TEXTE DE RÉFÉRENCE:
####
Et dans le coin droit (pis c’est pour ça que notre longue intro a rapport, vous allez voir), il est écrit «Célébrons les Canadiennes du monde des sports!».
Nous, on connaît pas ça ben ben, le sport. La dernière game de baseball qu’on a regardée au complet, c’était le film Une ligue en jupon. Nous, notre sport préféré, c’est de voir des mascus se péter des veines du front en rageant parce que Megan Rapinoe et son équipe gagnent des trophées. On est chanceux·ses, y se filment de vraiment proche dans leur char pendant qu’y l’échappent en postillonnant dans le ouinnedchire, ce qui nous donne l’opportunité de regarder au ralenti et à volonté le moment où leur veine frontale émerge comme un ver des sables dans Dune (la version de 1984 sivouplâ).
Malgré les lacunes évidentes dans notre culture sportive, au-delà de la meilleure façon de gagner au ballon-chasseur (en restant à la maison) et de notre faculté à identifier aisément un ballon de basket d’un ballon de kin-ball (indice : l’un est rose), on s’intéresse quand même un peu à l’actualité même si elle parle de sport. Par exemple, on a retenu que Posh Spice est mariée à quelqu’un de sportif, pis que Michael Phelps est le Simone Biles de la natation à grands bras.
####
À COMPLÉTER:
A - Recopiez fidèlement, dans l'extrait sur le sport, tout ce qui va de « Malgré les lacunes » jusqu'à « à grands bras. ».
B - Relevez toutes les personnes désignées par leur nom dans l'extrait sur le sport.
C - Répondez aux questions suivantes à partir de l'extrait sur le sport.
(i) Qu'est-il écrit dans le coin droit ?
(ii) Quelle version de Dune est précisée ?
(iii) Quel indice permet de distinguer un ballon de basket d'un ballon de kin-ball ?
####
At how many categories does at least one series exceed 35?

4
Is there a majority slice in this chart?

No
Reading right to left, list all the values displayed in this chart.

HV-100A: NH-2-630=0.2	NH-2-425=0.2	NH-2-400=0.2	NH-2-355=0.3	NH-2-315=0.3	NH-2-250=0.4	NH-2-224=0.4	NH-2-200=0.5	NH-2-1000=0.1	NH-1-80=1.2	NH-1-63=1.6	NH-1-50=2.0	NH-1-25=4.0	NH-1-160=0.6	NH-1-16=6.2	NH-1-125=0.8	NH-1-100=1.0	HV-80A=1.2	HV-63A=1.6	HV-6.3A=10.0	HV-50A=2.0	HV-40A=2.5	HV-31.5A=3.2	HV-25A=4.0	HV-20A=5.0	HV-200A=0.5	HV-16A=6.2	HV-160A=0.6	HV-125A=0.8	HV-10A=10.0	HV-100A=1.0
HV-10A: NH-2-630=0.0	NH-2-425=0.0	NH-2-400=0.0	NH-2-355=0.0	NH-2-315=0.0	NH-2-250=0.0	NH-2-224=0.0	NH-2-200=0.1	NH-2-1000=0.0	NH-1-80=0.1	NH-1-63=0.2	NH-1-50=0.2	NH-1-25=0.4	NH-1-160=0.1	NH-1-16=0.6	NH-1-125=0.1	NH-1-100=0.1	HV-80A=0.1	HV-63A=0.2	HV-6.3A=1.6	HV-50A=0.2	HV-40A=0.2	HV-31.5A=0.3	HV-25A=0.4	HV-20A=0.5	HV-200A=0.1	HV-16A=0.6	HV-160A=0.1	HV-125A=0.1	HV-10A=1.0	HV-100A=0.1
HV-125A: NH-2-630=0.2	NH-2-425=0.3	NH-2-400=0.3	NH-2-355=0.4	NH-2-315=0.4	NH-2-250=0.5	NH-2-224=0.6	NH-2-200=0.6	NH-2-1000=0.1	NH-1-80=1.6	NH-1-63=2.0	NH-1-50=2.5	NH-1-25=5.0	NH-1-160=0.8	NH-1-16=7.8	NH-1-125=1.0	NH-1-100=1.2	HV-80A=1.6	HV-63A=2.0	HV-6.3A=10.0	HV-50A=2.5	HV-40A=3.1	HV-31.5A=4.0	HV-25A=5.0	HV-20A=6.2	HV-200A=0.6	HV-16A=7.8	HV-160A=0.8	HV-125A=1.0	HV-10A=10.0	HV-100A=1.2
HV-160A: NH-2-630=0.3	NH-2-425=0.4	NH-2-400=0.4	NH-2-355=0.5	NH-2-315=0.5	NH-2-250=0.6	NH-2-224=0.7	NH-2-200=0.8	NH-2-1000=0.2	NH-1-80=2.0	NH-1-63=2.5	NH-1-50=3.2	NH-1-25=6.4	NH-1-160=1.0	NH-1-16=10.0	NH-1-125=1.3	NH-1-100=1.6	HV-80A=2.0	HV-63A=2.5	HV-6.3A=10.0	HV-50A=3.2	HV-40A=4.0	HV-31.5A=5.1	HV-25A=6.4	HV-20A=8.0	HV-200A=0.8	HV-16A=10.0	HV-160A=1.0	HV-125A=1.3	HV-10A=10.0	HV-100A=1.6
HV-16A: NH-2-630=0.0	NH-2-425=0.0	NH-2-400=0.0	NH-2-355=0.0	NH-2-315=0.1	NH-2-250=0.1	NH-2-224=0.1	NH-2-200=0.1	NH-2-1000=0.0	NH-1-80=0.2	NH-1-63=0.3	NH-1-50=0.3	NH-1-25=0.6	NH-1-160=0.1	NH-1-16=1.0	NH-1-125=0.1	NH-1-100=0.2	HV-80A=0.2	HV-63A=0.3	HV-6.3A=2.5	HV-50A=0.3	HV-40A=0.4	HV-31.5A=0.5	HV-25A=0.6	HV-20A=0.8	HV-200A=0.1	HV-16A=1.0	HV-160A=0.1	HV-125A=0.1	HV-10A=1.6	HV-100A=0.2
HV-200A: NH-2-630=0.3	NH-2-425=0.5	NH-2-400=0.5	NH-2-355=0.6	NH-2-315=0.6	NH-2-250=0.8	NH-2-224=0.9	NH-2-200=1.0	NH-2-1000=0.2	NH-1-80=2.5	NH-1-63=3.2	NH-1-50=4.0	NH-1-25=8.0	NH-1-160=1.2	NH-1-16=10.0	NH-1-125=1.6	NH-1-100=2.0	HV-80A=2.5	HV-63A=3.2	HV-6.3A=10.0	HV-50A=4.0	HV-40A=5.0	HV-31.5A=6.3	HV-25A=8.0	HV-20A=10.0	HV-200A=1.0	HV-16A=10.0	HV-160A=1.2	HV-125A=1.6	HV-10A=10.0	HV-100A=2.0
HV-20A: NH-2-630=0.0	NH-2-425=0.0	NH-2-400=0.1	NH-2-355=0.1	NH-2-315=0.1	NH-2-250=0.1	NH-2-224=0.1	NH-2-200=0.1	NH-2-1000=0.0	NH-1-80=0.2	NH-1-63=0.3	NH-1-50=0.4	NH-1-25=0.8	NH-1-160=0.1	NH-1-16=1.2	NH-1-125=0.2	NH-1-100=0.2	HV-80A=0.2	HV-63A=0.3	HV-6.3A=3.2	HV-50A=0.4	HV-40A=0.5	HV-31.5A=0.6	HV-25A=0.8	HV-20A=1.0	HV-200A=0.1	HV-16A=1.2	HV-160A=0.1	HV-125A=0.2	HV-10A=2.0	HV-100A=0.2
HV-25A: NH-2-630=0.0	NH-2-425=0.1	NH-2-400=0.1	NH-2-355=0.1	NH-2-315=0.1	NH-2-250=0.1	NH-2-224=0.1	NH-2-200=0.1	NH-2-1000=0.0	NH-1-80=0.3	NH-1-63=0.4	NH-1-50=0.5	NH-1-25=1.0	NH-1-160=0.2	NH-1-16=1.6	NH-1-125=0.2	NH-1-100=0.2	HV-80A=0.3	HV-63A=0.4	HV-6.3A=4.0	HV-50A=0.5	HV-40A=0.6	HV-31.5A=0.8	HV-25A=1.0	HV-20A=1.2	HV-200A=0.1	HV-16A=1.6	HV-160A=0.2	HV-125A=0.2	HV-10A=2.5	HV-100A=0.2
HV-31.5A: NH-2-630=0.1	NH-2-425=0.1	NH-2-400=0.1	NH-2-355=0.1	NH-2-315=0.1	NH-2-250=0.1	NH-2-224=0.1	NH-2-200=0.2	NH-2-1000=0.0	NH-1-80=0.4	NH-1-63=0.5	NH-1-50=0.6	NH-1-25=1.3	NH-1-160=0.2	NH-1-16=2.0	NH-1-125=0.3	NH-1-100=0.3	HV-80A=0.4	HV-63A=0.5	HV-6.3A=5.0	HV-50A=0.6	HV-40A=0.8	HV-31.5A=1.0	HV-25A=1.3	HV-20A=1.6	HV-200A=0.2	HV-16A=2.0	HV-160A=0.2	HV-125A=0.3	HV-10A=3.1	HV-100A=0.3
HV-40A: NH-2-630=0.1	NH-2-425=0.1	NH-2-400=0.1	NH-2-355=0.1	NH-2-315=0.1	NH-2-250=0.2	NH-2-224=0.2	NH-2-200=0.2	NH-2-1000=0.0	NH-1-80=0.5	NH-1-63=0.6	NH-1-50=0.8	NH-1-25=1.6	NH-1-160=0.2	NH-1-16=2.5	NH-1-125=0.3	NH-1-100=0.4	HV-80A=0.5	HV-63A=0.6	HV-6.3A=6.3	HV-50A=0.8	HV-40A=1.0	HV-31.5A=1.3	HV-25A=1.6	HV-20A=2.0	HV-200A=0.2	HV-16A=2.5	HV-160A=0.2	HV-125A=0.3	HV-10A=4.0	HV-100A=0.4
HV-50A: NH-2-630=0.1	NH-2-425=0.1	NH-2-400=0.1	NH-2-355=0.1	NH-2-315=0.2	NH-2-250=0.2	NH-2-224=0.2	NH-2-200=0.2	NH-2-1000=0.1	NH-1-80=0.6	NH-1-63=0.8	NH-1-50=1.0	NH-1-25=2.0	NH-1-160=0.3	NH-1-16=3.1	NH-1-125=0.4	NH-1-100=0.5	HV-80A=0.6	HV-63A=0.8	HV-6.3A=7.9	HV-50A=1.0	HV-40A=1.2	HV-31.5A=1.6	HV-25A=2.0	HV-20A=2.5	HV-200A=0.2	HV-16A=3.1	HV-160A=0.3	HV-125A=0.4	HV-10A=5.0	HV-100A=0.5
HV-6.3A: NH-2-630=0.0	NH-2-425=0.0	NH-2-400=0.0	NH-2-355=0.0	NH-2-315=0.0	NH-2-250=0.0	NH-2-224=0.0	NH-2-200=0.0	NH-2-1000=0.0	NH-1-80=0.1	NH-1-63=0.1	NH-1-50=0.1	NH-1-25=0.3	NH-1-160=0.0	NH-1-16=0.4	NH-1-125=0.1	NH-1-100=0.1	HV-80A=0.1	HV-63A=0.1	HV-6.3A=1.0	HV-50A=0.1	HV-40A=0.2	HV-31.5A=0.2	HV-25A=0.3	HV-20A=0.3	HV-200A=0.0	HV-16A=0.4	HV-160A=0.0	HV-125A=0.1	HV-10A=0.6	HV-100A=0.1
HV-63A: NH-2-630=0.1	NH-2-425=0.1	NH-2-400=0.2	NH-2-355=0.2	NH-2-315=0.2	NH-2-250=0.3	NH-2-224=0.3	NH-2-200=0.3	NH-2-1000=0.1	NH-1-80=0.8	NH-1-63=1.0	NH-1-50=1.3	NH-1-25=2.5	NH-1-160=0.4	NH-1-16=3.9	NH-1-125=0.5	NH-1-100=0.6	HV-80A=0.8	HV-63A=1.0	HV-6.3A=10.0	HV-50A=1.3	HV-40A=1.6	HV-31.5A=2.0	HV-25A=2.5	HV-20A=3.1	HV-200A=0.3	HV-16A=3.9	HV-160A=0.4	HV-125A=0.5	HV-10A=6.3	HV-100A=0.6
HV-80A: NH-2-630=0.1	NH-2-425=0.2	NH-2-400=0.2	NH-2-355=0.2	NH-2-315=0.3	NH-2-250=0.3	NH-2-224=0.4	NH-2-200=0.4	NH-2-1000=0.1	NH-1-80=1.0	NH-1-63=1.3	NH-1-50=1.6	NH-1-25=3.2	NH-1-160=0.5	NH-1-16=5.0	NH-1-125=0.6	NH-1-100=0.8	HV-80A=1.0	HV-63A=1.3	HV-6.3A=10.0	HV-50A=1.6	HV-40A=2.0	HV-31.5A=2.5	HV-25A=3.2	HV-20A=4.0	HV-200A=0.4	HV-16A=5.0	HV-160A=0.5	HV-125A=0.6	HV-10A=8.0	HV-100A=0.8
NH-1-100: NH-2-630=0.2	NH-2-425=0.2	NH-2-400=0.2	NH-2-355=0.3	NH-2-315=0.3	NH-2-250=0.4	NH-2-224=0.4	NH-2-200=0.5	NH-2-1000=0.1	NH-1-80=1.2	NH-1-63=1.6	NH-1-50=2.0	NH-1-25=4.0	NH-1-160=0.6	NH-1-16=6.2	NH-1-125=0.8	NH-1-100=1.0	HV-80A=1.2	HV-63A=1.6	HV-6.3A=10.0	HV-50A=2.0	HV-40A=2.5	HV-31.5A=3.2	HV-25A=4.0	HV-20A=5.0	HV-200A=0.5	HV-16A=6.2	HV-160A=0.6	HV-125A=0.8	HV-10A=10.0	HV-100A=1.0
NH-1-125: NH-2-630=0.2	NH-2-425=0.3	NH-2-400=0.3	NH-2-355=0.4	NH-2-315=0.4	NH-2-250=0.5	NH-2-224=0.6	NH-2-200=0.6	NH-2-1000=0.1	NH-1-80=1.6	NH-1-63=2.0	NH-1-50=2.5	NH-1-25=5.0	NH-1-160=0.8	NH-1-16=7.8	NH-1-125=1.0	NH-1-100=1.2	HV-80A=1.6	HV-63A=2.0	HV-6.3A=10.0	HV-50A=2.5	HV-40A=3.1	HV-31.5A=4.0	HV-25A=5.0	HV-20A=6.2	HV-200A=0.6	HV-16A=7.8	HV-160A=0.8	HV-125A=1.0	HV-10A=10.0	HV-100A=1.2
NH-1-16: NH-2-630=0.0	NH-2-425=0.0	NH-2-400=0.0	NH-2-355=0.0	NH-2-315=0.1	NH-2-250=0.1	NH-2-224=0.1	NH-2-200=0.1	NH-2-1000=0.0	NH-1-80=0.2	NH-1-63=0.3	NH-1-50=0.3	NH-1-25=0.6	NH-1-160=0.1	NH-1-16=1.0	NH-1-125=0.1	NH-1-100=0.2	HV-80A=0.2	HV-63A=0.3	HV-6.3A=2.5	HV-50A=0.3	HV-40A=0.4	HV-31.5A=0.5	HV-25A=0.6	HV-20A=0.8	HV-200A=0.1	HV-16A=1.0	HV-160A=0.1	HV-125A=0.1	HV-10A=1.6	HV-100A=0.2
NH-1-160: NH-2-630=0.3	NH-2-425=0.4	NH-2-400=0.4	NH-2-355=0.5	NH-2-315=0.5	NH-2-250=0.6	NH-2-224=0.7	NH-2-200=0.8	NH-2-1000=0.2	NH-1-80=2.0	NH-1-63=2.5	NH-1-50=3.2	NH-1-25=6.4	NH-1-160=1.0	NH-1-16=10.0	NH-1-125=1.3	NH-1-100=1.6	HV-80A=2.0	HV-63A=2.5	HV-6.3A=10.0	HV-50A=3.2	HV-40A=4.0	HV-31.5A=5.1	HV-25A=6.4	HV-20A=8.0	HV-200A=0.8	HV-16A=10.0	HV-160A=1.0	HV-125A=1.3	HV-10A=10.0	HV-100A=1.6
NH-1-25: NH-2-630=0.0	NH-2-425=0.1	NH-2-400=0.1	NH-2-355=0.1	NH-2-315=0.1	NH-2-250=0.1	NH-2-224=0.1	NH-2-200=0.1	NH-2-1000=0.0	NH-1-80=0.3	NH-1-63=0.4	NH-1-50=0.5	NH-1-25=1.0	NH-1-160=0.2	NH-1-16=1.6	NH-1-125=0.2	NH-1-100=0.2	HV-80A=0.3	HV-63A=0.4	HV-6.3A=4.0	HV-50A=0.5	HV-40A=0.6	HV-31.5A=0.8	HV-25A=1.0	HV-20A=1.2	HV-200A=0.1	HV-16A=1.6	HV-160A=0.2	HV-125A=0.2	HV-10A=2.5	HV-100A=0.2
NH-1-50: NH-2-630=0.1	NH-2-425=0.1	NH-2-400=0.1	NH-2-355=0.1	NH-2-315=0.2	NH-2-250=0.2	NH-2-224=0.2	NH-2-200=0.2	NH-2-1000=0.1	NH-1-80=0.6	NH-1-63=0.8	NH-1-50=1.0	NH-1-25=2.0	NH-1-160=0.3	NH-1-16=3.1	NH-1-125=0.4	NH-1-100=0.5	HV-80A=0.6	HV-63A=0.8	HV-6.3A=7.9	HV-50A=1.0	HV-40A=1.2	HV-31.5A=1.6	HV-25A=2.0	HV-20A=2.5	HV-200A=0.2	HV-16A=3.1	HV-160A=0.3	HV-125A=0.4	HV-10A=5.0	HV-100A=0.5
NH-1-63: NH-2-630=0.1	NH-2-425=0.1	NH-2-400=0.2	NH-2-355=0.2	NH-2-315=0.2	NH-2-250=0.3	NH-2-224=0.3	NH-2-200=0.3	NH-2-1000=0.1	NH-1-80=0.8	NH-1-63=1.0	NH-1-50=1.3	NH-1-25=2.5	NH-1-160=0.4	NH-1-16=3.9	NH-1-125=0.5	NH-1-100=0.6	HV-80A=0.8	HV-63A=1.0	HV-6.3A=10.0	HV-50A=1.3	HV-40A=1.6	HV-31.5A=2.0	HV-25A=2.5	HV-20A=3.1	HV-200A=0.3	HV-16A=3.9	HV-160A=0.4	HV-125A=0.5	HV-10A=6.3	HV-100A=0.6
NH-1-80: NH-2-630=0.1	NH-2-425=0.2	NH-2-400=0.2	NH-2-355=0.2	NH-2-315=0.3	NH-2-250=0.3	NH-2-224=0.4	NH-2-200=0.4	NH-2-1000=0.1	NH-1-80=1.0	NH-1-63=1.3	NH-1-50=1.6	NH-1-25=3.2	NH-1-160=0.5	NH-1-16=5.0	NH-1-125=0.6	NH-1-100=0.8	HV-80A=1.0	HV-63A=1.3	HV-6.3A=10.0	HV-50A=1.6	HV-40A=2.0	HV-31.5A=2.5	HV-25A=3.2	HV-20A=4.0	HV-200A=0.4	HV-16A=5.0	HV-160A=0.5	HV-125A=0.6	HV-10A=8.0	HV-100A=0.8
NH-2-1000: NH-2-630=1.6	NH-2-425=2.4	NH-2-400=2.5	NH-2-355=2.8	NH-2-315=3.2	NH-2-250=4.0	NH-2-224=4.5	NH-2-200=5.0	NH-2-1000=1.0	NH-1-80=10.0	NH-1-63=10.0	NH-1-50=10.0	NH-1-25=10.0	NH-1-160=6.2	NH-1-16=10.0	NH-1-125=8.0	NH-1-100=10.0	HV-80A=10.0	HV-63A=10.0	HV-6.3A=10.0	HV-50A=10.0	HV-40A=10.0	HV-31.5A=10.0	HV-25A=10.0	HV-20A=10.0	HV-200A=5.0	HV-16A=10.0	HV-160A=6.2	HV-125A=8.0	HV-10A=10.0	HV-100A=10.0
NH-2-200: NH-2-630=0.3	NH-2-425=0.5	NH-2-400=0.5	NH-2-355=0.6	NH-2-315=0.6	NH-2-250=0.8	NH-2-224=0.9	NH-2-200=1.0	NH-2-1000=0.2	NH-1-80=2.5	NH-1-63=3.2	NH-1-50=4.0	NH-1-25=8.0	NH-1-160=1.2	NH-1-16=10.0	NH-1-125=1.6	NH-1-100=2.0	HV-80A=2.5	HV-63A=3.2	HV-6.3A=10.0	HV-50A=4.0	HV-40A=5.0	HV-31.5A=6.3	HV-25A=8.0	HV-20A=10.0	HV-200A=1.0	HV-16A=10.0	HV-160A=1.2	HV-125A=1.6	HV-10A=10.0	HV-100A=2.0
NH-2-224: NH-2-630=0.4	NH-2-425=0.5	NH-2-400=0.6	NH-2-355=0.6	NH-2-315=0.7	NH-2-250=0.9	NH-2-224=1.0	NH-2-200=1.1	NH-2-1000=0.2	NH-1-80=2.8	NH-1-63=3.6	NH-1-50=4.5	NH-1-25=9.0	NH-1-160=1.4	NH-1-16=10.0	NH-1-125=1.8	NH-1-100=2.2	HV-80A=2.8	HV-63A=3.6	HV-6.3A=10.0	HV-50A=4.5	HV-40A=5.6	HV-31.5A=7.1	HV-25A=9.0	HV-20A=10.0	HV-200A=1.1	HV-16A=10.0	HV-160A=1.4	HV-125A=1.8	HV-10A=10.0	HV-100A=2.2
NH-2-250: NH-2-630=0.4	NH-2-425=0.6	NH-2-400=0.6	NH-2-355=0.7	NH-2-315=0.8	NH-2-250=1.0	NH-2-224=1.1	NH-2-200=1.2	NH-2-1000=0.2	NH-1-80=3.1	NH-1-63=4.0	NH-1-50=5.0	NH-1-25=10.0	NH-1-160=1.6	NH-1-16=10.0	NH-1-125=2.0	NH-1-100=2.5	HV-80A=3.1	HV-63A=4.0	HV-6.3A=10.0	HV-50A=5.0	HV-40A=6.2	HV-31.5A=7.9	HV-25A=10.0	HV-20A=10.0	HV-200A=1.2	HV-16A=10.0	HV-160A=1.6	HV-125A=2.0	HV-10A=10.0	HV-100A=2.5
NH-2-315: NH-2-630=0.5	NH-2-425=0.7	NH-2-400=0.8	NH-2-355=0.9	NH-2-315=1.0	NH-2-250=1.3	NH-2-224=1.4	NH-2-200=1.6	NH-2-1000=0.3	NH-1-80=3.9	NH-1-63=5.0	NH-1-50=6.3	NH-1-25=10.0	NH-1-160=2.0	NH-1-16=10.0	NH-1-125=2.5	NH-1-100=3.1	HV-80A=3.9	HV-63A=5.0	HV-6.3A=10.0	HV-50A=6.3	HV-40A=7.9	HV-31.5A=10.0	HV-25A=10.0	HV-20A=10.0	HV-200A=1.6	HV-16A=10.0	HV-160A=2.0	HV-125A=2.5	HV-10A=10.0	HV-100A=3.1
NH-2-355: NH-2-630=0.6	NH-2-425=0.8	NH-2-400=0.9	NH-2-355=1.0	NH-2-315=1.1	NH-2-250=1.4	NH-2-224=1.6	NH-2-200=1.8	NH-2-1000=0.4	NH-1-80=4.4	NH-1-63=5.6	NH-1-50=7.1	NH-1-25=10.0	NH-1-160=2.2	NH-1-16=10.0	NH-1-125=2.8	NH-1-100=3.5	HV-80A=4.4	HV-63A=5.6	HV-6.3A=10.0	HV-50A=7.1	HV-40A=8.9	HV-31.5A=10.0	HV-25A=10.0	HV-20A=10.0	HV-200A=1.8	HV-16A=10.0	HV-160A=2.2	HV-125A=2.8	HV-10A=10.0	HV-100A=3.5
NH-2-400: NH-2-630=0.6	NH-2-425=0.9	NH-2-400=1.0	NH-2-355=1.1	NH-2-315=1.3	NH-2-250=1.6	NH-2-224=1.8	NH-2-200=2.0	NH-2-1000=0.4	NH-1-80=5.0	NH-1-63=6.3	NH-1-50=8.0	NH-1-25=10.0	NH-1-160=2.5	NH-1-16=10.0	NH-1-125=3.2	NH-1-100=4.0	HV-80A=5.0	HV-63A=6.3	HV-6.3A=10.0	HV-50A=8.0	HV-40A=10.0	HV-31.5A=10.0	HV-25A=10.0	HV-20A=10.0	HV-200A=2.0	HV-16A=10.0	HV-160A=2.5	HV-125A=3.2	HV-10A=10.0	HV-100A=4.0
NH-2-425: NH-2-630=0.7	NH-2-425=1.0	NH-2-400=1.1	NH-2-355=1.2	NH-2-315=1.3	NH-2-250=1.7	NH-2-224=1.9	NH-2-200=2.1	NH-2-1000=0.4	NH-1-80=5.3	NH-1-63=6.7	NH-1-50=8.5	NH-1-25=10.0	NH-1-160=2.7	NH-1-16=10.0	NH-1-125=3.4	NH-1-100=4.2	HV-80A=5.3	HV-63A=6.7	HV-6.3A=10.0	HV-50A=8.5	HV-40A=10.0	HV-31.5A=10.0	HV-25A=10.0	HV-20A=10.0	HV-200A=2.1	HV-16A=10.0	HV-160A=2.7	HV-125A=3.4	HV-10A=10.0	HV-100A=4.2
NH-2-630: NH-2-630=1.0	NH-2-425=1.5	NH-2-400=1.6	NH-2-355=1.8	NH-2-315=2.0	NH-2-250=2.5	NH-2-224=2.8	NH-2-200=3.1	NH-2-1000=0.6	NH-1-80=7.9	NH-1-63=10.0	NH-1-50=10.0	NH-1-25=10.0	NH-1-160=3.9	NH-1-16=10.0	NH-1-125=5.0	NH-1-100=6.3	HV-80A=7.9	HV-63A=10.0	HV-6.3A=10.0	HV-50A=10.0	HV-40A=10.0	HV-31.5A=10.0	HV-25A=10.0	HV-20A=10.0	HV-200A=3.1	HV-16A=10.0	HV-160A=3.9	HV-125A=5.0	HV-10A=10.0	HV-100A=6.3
####
CORRIGÉ DES EXERCICES:
A -
Malgré les lacunes évidentes dans notre culture sportive, au-delà de la meilleure façon de gagner au ballon-chasseur (en restant à la maison) et de notre faculté à identifier aisément un ballon de basket d’un ballon de kin-ball (indice : l’un est rose), on s’intéresse quand même un peu à l’actualité même si elle parle de sport. Par exemple, on a retenu que Posh Spice est mariée à quelqu’un de sportif, pis que Michael Phelps est le Simone Biles de la natation à grands bras.

B -
Megan Rapinoe
Posh Spice
Michael Phelps
Simone Biles

C -
(i) « Célébrons les Canadiennes du monde des sports! »
(ii) La version de 1984.
(iii) L'un des deux est rose.